In summary, ticagrelor is superior to clopidogrel in inhibiting platelet reactivity measured by the PL platelet function analyzer among patients with acute minor stroke or TIA. Our study confirmed the finding of the main analysis of PRINCE trial in a different assay. Large randomized controlled trials are needed to evaluate our findings.

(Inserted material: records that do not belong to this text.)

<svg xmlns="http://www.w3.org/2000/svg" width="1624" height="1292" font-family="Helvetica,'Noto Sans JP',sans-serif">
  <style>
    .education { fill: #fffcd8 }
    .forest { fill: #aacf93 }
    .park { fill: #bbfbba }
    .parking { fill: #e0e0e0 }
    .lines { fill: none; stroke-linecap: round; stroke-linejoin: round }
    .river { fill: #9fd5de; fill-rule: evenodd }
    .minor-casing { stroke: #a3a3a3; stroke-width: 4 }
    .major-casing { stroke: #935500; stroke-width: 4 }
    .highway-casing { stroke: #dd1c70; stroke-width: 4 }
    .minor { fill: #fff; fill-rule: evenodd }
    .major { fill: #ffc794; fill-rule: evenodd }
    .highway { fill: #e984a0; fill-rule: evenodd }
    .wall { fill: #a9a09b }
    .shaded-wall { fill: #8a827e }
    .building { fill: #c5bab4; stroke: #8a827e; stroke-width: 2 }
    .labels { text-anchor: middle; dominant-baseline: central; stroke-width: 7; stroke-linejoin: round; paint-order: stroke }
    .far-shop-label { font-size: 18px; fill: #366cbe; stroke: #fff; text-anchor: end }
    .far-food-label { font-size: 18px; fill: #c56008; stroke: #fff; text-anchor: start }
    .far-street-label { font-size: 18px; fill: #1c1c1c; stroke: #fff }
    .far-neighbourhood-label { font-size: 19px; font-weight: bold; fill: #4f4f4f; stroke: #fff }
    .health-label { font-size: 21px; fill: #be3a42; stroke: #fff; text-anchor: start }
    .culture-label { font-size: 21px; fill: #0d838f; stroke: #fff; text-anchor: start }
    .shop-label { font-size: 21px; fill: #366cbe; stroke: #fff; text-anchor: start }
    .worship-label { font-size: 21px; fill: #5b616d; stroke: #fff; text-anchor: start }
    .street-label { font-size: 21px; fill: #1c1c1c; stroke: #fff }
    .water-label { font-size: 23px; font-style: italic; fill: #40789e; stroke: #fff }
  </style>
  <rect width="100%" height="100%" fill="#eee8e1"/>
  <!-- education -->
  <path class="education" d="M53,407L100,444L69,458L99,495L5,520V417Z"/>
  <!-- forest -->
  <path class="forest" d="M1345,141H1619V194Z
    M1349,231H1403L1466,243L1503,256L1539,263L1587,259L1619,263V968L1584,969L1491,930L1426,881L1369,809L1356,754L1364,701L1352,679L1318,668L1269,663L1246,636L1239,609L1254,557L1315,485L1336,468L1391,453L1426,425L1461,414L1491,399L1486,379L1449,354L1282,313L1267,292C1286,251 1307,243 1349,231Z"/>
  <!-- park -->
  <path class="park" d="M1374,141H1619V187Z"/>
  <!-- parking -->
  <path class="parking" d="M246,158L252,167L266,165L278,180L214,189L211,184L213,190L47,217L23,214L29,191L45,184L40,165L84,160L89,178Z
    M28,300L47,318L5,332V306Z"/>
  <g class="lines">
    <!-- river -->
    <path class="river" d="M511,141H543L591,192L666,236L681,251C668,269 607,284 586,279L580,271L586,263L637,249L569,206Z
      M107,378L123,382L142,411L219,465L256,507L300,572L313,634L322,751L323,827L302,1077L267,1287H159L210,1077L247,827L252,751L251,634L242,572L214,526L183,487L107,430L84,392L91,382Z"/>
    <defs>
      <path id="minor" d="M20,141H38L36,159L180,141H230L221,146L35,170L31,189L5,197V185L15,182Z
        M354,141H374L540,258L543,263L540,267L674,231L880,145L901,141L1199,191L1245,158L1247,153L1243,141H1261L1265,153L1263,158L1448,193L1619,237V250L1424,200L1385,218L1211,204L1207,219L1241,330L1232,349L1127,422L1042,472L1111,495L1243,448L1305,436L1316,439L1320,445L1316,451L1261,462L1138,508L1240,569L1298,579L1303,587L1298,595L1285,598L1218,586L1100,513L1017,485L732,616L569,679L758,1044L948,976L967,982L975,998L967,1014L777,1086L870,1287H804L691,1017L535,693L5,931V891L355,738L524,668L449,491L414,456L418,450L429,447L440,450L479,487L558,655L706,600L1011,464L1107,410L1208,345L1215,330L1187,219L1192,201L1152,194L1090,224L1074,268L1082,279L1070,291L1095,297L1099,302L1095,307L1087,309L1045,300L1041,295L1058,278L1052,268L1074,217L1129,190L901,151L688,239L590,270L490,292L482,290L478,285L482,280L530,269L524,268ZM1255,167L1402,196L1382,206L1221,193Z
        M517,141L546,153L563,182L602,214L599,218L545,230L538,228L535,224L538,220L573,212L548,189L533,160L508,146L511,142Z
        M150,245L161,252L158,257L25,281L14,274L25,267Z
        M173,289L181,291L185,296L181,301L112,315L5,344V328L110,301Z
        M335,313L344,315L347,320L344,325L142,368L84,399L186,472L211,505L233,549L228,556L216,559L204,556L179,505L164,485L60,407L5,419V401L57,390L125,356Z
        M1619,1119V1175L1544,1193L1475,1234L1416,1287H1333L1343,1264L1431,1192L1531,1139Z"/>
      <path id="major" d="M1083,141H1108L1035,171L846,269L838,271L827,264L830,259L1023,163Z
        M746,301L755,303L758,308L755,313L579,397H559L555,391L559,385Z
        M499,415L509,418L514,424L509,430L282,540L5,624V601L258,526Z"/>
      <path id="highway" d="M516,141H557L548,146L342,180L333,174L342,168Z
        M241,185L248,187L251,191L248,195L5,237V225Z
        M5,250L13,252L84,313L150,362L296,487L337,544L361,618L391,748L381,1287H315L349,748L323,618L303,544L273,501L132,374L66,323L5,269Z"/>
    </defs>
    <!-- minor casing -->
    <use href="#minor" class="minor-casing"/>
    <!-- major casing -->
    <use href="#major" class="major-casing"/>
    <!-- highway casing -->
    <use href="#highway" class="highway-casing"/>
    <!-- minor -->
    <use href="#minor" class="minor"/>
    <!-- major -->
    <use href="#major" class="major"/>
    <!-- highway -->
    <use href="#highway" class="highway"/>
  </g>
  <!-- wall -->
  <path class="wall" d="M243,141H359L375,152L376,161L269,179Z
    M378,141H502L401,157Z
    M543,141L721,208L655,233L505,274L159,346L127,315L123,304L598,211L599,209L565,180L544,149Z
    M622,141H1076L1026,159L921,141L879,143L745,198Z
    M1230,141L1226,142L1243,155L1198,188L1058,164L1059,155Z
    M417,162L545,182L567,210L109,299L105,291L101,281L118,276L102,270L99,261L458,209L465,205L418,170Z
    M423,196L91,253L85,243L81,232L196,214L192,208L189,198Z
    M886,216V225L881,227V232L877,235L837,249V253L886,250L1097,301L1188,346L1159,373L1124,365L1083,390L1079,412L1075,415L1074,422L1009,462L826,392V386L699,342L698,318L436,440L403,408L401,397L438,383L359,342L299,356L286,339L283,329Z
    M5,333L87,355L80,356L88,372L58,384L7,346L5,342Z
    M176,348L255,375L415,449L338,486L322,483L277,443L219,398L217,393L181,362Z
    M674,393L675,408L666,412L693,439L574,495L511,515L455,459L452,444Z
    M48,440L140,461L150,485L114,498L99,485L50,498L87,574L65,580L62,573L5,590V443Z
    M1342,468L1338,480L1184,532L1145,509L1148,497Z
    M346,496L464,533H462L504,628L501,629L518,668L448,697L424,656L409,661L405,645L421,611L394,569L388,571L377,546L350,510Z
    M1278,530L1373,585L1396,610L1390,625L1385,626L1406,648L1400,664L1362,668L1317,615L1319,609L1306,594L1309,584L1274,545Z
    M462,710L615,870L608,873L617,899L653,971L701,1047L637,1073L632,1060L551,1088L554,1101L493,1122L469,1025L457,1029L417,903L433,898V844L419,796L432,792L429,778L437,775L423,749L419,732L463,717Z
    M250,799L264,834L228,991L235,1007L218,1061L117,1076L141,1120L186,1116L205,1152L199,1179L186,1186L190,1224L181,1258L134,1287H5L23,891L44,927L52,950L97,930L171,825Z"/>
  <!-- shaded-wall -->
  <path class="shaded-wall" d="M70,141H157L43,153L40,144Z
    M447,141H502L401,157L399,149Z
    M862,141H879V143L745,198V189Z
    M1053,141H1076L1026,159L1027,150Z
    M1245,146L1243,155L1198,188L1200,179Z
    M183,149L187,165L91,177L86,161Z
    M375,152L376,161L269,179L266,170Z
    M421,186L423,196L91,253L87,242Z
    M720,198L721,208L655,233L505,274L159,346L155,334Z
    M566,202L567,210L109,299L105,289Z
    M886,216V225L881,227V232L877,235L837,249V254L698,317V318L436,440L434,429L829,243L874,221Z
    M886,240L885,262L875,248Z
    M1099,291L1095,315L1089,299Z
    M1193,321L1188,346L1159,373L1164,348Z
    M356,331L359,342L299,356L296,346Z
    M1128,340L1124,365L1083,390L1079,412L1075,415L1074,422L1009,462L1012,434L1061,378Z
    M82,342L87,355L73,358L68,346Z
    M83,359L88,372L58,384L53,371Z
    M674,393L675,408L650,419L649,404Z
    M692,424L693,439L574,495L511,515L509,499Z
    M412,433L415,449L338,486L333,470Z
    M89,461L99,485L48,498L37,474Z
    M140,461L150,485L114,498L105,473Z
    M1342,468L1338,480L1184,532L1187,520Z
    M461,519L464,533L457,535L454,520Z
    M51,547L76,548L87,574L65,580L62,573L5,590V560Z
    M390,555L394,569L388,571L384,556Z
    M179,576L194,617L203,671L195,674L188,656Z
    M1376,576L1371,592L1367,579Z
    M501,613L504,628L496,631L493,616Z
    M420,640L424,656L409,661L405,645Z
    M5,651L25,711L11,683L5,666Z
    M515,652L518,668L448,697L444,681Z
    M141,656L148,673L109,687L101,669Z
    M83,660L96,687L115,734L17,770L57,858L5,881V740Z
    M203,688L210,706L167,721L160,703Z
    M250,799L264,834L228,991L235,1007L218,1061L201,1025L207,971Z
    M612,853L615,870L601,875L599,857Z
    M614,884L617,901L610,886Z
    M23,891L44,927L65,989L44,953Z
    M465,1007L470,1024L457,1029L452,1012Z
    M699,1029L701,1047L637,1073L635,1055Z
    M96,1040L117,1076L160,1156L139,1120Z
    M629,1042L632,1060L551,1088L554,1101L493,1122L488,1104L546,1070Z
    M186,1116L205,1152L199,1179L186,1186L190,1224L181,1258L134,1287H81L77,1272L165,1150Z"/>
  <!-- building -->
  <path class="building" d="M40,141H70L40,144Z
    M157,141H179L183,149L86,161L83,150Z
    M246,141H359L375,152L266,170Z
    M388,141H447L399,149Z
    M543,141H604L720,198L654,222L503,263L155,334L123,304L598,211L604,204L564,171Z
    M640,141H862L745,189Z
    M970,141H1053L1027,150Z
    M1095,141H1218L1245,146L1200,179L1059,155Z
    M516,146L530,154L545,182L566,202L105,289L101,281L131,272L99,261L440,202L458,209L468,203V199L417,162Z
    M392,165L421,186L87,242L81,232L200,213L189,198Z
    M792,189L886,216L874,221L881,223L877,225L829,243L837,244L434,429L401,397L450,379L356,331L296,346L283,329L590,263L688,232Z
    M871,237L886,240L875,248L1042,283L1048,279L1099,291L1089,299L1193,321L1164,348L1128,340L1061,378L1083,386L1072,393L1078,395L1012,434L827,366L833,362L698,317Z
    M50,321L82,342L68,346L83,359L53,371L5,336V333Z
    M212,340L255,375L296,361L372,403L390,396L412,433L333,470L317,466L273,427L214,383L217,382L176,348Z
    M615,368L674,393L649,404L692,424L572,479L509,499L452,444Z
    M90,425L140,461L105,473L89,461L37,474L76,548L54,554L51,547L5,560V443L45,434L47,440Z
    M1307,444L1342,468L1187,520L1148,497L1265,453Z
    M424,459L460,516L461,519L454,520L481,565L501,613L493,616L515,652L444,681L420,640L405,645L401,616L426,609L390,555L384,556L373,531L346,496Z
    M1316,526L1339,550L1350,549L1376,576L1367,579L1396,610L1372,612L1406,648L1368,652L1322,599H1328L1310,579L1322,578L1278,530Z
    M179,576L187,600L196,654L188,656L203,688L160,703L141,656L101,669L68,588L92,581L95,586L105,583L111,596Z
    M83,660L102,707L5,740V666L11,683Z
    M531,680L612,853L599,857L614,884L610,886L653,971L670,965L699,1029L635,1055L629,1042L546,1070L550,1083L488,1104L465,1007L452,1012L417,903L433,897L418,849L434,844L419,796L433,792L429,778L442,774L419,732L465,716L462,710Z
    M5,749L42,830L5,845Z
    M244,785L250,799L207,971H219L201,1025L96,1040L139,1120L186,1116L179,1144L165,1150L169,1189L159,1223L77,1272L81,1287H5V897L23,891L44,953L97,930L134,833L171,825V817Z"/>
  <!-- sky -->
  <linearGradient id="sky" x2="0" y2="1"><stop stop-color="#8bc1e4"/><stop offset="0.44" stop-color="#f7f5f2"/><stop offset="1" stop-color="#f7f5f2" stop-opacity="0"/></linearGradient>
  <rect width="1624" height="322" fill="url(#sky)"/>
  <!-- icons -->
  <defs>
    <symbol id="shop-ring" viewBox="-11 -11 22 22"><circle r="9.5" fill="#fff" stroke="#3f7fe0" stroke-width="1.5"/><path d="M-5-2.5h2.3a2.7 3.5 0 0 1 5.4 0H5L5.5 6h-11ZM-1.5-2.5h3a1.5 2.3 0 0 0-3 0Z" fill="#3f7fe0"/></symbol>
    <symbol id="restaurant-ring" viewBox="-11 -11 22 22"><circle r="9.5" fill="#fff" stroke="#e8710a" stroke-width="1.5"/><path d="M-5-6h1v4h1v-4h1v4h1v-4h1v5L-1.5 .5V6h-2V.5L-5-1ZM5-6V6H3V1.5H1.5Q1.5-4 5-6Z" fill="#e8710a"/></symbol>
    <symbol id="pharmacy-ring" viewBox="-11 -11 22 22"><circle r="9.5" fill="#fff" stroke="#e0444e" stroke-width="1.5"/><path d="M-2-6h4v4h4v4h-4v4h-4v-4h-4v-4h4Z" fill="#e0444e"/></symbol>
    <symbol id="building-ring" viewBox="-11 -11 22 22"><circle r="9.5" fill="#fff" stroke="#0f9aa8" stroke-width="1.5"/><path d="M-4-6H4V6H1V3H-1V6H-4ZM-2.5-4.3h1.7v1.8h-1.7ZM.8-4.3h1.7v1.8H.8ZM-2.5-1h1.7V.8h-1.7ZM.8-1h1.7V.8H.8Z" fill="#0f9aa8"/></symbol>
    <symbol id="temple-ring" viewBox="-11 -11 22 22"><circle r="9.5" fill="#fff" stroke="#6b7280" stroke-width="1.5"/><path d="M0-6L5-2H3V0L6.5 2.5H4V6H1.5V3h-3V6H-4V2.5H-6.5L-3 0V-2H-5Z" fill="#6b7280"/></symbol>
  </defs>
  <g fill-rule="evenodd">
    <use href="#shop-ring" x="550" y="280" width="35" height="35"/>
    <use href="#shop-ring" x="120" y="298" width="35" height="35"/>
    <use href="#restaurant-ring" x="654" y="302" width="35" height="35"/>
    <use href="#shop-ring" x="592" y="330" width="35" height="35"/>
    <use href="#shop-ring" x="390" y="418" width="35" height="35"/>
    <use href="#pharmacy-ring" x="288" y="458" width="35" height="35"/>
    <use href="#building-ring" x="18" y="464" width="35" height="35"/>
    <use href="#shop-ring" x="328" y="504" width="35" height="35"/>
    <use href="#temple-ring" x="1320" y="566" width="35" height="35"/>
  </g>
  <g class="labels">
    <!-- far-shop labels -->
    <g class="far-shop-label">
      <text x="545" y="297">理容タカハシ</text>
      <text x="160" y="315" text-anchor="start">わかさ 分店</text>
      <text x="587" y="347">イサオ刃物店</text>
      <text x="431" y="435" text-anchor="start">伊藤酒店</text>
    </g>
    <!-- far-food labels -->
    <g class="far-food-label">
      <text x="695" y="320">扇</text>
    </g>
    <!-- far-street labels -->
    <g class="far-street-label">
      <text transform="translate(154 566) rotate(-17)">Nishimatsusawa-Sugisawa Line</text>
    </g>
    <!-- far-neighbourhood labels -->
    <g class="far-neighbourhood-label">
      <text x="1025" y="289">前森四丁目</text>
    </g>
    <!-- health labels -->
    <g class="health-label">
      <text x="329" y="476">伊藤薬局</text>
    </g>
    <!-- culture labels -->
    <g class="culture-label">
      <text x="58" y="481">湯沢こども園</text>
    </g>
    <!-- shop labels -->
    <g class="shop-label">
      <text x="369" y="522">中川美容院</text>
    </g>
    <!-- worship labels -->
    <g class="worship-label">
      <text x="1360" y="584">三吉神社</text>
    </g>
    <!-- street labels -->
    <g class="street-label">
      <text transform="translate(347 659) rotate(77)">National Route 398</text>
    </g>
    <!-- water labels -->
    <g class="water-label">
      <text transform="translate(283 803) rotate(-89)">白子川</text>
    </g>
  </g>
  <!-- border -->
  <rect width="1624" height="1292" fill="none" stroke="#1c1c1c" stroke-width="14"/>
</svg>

Data Availability Statement

The datasets generated for this study can be directed to Prof Yilong Wang, yilong528@gmail.com.

Ethics Statement

The study protocol and data collection were approved by the ethics committee of Beijing Tiantan Hospital (ethical approval number KY2014-048-03) and all of the study centers, and conducted in accordance with the Declaration of Helsinki. All of the patients provided their written informed consent to participate in this study.

Author Contributions

YY and WC participated in study design and drafted the manuscript. XM, LL, and YoW participated in acquisition of data and the design of the study. YP and HY participated the statistical analysis. YiW participated in the design of the study and helped to draft the manuscript. All authors have read and approved the submitted manuscript.

Conflict of Interest

The authors declare that the research was conducted in the absence of any commercial or financial relationships that could be construed as a potential conflict of interest.